[Provided material]

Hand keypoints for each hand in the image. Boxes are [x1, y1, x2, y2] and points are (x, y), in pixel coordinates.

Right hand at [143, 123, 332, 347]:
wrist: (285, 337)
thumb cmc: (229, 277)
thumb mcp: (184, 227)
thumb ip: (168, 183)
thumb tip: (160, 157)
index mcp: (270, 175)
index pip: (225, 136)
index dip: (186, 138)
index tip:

[/Provided material]
[Provided material]

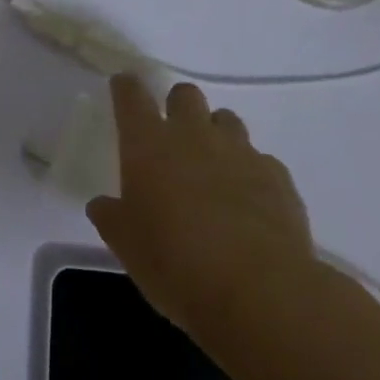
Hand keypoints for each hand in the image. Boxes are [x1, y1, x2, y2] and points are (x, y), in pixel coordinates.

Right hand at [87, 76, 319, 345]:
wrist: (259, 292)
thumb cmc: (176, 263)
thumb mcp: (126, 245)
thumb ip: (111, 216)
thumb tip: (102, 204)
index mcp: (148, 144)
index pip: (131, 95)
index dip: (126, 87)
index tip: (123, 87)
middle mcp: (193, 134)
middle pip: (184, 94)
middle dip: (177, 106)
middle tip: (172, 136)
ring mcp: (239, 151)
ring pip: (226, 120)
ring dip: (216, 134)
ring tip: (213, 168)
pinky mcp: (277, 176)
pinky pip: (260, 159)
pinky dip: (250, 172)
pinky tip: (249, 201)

[/Provided material]

* Exercise details *
Each line above from the one with "middle tip: (172, 136)" up to and including the one with "pinky tip: (249, 201)" must be set down exactly, and no line outside that span may appear.

* Response for this exercise *
middle tip: (172, 136)
ring mcp: (239, 151)
ring pip: (226, 120)
ring dip: (216, 134)
ring tip: (213, 168)
pinky mcp: (277, 176)
pinky pip: (260, 159)
pinky dip: (250, 172)
pinky tip: (249, 201)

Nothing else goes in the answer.